En el corazón de aquel territorio se asentaba un valle, llamado de la Ermita, y en un extremo del mismo, una pequeña ciudad. Monástica y provinciana, vivía casi exclusivamente del comercio, la cochinilla y unas pocas actividades artesanales. Quienes la visitaban decían de ella que era triste, desaseada y hostil. Muy pocos hablaban idiomas, a los extranjeros se les tenía por herejes y las posadas carecían de confort. Sus casas, sobrias y sin estatura, se alzaban por lo común en torno a un patio al cual daba sombra un sauce, un encino o un frutal. En algunas calles crecían naranjos cuyas fragancias ahogaban los hedores más hirientes. Otras no tenían más adorno que la alfombra de lechuguilla que emergía de los desagües a ras de tierra.
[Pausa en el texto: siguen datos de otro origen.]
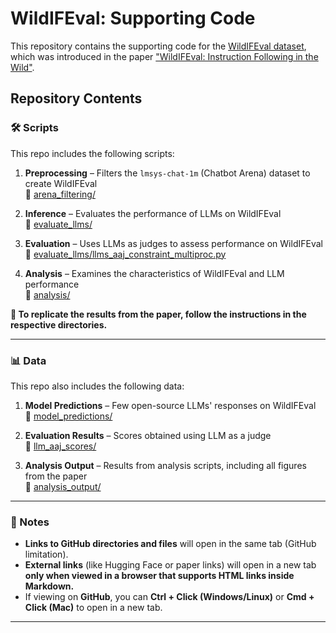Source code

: # WildIFEval: Supporting Code

This repository contains the supporting code for the <a href="https://huggingface.co/datasets/gililior/wild-if-eval" target="_blank">WildIFEval dataset</a>, which was introduced in the paper <a href="PAPER_LINK_HERE" target="_blank">"WildIFEval: Instruction Following in the Wild"</a>.

## Repository Contents

### 🛠️ **Scripts**
This repo includes the following scripts:

1. **Preprocessing** – Filters the `lmsys-chat-1m` (Chatbot Arena) dataset to create WildIFEval  
   📂 [arena_filtering/](arena_filtering)
   
2. **Inference** – Evaluates the performance of LLMs on WildIFEval  
   📂 [evaluate_llms/](evaluate_llms)

3. **Evaluation** – Uses LLMs as judges to assess performance on WildIFEval  
   📄 [evaluate_llms/llms_aaj_constraint_multiproc.py](evaluate_llms/llms_aaj_constraint_multiproc.py)

4. **Analysis** – Examines the characteristics of WildIFEval and LLM performance  
   📂 [analysis/](analysis)

**🔹 To replicate the results from the paper, follow the instructions in the respective directories.**

---

### 📊 **Data**
This repo also includes the following data:

1. **Model Predictions** – Few open-source LLMs' responses on WildIFEval  
   📂 [model_predictions/](model_predictions)

2. **Evaluation Results** – Scores obtained using LLM as a judge  
   📂 [llm_aaj_scores/](llm_aaj_scores)

3. **Analysis Output** – Results from analysis scripts, including all figures from the paper  
   📂 [analysis_output/](analysis_output)

---

### 📢 Notes
- **Links to GitHub directories and files** will open in the same tab (GitHub limitation).
- **External links** (like Hugging Face or paper links) will open in a new tab **only when viewed in a browser that supports HTML links inside Markdown.**
- If viewing on **GitHub**, you can **Ctrl + Click (Windows/Linux)** or **Cmd + Click (Mac)** to open in a new tab.

---
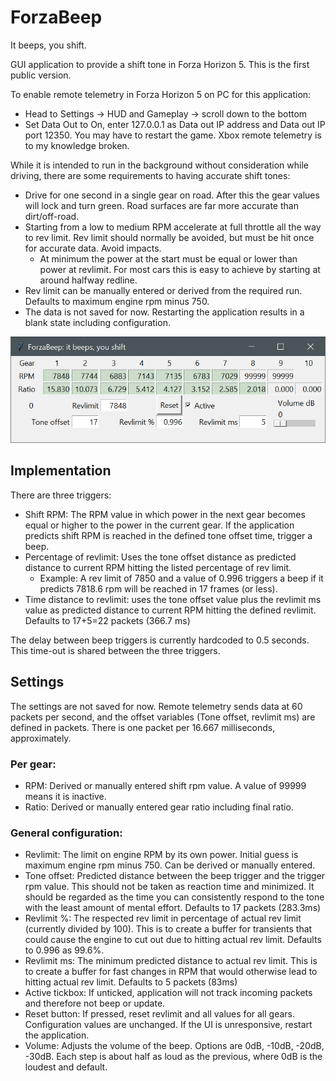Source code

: # ForzaBeep
It beeps, you shift.

GUI application to provide a shift tone in Forza Horizon 5. This is the first public version.

To enable remote telemetry in Forza Horizon 5 on PC for this application: 
- Head to Settings -> HUD and Gameplay -> scroll down to the bottom
- Set Data Out to On, enter 127.0.0.1 as Data out IP address and Data out IP port 12350. You may have to restart the game. Xbox remote telemetry is to my knowledge broken.

While it is intended to run in the background without consideration while driving, there are some requirements to having accurate shift tones:
- Drive for one second in a single gear on road. After this the gear values will lock and turn green. Road surfaces are far more accurate than dirt/off-road.
- Starting from a low to medium RPM accelerate at full throttle all the way to rev limit. Rev limit should normally be avoided, but must be hit once for accurate data. Avoid impacts.
  - At minimum the power at the start must be equal or lower than power at revlimit. For most cars this is easy to achieve by starting at around halfway redline.
- Rev limit can be manually entered or derived from the required run. Defaults to maximum engine rpm minus 750.
- The data is not saved for now. Restarting the application results in a blank state including configuration.

![example v0.1 BMW M5 2018](images/sample-BMW-M5-2018-3.png)

## Implementation
There are three triggers:
- Shift RPM: The RPM value in which power in the next gear becomes equal or higher to the power in the current gear. If the application predicts shift RPM is reached in the defined tone offset time, trigger a beep.
- Percentage of revlimit: Uses the tone offset distance as predicted distance to current RPM hitting the listed percentage of rev limit.
  - Example: A rev limit of 7850 and a value of 0.996 triggers a beep if it predicts 7818.6 rpm will be reached in 17 frames (or less).
- Time distance to revlimit: uses the tone offset value plus the revlimit ms value as predicted distance to current RPM hitting the defined revlimit. Defaults to 17+5=22 packets (366.7 ms)

The delay between beep triggers is currently hardcoded to 0.5 seconds. This time-out is shared between the three triggers.

## Settings
The settings are not saved for now. Remote telemetry sends data at 60 packets per second, and the offset variables (Tone offset, revlimit ms) are defined in packets. There is one packet per 16.667 milliseconds, approximately.

### Per gear:
- RPM: Derived or manually entered shift rpm value. A value of 99999 means it is inactive.
- Ratio: Derived or manually entered gear ratio including final ratio.

### General configuration:
- Revlimit: The limit on engine RPM by its own power. Initial guess is maximum engine rpm minus 750. Can be derived or manually entered.
- Tone offset: Predicted distance between the beep trigger and the trigger rpm value. This should not be taken as reaction time and minimized. It should be regarded as the time you can consistently respond to the tone with the least amount of mental effort. Defaults to 17 packets (283.3ms)
- Revlimit %: The respected rev limit in percentage of actual rev limit (currently divided by 100). This is to create a buffer for transients that could cause the engine to cut out due to hitting actual rev limit. Defaults to 0.996 as 99.6%.
- Revlimit ms: The minimum predicted distance to actual rev limit. This is to create a buffer for fast changes in RPM that would otherwise lead to hitting actual rev limit. Defaults to 5 packets (83ms)
- Active tickbox: If unticked, application will not track incoming packets and therefore not beep or update.
- Reset button: If pressed, reset revlimit and all values for all gears. Configuration values are unchanged. If the UI is unresponsive, restart the application.
- Volume: Adjusts the volume of the beep. Options are 0dB, -10dB, -20dB, -30dB. Each step is about half as loud as the previous, where 0dB is the loudest and default.
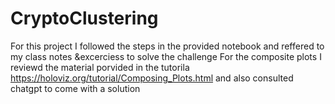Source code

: # CryptoClustering
For this project I followed the steps in the provided notebook and reffered to my class notes &excerciess to solve the challenge
For the composite plots I reviewd the material porvided in the tutorila https://holoviz.org/tutorial/Composing_Plots.html and also consulted chatgpt to come with a solution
Mas con todo y sus áreas despobladas, sus semovientes sin custodia, sus charcas, sus inmundicias y sus tapias encaladas que le daban en algunas partes un aire de cementerio, la ciudad tenía veinticinco fuentes públicas, una plaza de toros, veintidós iglesias, monasterios y conventos cuyas dimensiones abrumaban la modestia de las casas, un teatro que evocaba el Partenón (según la minoría irreverente) o el templo de la Madeleine (según la mayoría devota), y una gaceta semanal que difundía noticias tales como el anuncio de algún jubileo, el extravío de un reloj de bolsillo o el número premiado de la lotería de La Habana.